Thursday 16 June 2011

Paradise?



While living and working with Sinhalese and Tamil Sri Lankans in the East of Sri Lanka for 3 months, I learnt a lot about the devastation caused by the civil war - death, displacement, injury, shelling, destruction of buildings, economic stagnation, corruption, rape...the list goes on. I even experienced being stopped at police checkpoints, which, although there are fewer now, are still in place between districts, and where Tamils may still be stopped and interrogated about where they are going and why.
However, the majority of what I heard about the civil war which raged in the North and East of the country for over 30 years was unreal for me; stories which touched me and made me cry, but which were still almost fiction to me, having no personal experience of it.
I once sat and listened to a Tamil woman talk about how she and her family had to escape from attacks by both government forces and the LTTE (Tamil Tigers), wading through rivers in the pitch black and hiding in forests. Tears ran down her face when she described how she had to lie ontop of her 3 year-old son so that he wouldn't be shot in the head. The fear a mother must feel at that moment of utter powerlessness, trying to keep her children safe, but not knowing how or for how long. Although her family survived and relocated after their displacement, many thousands did not, as Channel 4's harrowing 'Sri Lanka's Killing Fields' documentary shows.
The real-life footage of atrocities committed by both sides held me speechless in disgust. One woman tells how the Red Cross came to provide both sides with the GPS co-ordinates of local hospitals, so they wouldn't hit them, but the government forces used this information to target 65 hospitals directly. A beautiful TV presenter on the LTTE channel is reading news in a saree one minute, and lying naked and dead the next, having been brutalized, raped and killed by government troops. Somehow, previously seeing her in such a public role makes her horrific fate so much more real and representative of the hundreds of other women sexually assaulted, then tossed aside for being Tamil.
The distance between the decision-makers at the top, like President Rajapaksa, and the victims of the fallout of their decisions is so great it is sickening. While he sends his children to international private schools and buys cars and bodyguards for his wife in Colombo, poor, vulnerable people were losing their lives on the opposite side of his small island. His corruption is so entrenched now, as he has appointed family members into the most senior positions of government, that the country seems to be moving towards a dictatorship.
The video raises the question of how much the UN can do to intervene in crimes against humanity. When the UN workers in the North of Sri Lanka were told to leave by the government, they had to, and could do nothing to prevent the killings being carried out. However, I do believe the 'international community' must expose and denounce such atrocities, and show that we do care about people being killed on the other side of the world.
I will certainly be lobbying my MP to let him know that I care about people like the Sri Lankan volunteers I lived and worked with for 6 months, and that something must be done to defend the rights of the Tamil minority, and the Sinhalese civilians affected by the violence, which have been violated for so long.

# Data section:
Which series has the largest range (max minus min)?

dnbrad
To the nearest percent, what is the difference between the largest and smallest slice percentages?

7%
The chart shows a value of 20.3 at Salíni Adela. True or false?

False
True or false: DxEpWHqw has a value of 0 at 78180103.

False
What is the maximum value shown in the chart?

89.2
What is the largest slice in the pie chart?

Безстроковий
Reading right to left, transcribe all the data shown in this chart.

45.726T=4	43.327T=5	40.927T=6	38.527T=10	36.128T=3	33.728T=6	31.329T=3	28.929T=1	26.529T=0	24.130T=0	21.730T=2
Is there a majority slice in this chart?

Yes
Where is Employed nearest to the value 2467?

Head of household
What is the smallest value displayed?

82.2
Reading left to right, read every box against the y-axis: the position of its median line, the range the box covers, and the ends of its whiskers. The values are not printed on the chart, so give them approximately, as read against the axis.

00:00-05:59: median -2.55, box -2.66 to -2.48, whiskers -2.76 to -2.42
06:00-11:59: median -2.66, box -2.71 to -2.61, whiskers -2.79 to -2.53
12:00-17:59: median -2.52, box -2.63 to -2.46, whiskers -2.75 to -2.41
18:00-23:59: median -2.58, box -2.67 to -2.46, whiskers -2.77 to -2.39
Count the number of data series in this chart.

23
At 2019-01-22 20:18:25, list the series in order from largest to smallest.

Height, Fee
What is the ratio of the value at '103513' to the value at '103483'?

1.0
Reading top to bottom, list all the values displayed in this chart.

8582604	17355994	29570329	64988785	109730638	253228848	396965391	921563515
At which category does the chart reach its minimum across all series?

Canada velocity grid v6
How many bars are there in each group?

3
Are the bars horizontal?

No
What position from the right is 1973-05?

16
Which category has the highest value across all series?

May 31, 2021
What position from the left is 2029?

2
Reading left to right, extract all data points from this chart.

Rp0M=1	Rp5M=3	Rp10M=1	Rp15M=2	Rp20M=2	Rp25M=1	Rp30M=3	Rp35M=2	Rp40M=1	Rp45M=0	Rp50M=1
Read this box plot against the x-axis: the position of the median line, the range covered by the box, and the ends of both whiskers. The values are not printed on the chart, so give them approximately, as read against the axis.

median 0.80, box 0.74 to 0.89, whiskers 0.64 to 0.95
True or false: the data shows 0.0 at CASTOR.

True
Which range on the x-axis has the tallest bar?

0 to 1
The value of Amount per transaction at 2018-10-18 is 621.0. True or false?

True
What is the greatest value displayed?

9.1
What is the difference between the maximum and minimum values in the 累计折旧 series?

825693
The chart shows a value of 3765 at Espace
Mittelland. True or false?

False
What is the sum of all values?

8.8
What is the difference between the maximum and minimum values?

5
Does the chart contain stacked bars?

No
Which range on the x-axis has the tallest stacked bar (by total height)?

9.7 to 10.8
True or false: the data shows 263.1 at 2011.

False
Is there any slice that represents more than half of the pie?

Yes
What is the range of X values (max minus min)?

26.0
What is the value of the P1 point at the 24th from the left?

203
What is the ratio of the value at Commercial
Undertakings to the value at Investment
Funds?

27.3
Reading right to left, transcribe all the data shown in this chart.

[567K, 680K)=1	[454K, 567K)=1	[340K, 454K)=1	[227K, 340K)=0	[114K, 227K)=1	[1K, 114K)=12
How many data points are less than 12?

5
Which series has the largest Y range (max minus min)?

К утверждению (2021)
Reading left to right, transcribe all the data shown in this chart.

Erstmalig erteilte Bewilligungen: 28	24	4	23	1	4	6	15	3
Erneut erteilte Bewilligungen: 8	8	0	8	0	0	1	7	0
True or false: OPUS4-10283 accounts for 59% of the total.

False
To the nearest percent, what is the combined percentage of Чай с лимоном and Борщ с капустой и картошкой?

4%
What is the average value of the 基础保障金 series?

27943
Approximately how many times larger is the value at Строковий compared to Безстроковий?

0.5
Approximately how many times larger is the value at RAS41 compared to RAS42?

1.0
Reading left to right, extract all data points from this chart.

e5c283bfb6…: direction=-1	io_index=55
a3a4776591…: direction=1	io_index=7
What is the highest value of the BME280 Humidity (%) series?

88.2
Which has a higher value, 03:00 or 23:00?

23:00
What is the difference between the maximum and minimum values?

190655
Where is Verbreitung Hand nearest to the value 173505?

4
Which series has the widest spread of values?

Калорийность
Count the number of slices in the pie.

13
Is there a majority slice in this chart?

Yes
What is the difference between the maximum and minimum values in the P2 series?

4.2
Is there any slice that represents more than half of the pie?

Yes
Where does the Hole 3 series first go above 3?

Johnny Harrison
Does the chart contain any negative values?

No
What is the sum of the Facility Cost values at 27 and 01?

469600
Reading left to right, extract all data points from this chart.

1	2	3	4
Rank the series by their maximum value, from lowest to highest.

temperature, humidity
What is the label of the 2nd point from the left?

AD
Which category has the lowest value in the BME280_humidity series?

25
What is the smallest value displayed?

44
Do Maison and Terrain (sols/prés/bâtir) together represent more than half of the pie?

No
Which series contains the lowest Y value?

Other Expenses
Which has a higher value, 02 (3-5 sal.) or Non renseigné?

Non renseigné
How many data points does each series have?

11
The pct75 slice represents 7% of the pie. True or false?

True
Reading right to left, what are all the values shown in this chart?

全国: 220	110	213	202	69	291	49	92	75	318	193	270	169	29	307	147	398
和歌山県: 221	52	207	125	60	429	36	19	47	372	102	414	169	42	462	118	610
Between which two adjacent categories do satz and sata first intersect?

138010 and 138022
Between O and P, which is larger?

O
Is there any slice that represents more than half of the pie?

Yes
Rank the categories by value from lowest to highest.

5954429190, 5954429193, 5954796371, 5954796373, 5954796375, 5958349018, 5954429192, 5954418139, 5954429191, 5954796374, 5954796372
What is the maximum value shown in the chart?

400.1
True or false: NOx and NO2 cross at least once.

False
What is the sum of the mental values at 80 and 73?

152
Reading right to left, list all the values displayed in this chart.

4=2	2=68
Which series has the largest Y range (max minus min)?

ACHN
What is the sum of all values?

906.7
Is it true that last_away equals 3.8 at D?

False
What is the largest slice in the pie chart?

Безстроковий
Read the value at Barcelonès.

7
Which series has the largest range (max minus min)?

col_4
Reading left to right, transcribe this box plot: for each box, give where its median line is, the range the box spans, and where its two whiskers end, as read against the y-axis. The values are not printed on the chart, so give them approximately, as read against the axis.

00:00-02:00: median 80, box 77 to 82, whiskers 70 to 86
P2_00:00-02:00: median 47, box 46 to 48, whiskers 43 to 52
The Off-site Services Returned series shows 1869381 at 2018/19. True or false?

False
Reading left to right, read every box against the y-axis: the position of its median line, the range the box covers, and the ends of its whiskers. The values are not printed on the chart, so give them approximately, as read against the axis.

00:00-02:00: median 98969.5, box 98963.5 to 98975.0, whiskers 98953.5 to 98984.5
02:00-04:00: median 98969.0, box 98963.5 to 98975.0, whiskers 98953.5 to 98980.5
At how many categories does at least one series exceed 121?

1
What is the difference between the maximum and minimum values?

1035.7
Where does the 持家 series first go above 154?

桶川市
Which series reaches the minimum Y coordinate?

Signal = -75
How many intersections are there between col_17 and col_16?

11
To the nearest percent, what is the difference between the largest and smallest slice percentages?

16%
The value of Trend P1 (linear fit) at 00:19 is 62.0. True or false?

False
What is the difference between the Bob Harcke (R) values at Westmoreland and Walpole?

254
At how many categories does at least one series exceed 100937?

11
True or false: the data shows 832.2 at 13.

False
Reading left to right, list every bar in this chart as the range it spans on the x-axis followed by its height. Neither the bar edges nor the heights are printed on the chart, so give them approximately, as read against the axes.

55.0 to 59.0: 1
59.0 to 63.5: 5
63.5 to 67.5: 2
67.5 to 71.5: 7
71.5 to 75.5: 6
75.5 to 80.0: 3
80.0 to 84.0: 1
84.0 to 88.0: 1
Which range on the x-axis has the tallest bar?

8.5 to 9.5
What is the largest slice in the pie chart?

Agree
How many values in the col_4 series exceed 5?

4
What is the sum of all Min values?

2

# Activity 1:
In the blog post about Sri Lanka's civil war, rewrite the passage between "The real-life footage" and "for being Tamil.", inclusive, with "GPS co-ordinates" changed to "map locations".
# Activity 2:
The blog post about Sri Lanka's civil war gives a list of the forms of devastation caused by the war. Name every one it includes.

# Written solution 1:
The real-life footage of atrocities committed by both sides held me speechless in disgust. One woman tells how the Red Cross came to provide both sides with the map locations of local hospitals, so they wouldn't hit them, but the government forces used this information to target 65 hospitals directly. A beautiful TV presenter on the LTTE channel is reading news in a saree one minute, and lying naked and dead the next, having been brutalized, raped and killed by government troops. Somehow, previously seeing her in such a public role makes her horrific fate so much more real and representative of the hundreds of other women sexually assaulted, then tossed aside for being Tamil.

# Written solution 2:
death, displacement, injury, shelling, destruction of buildings, economic stagnation, corruption, rape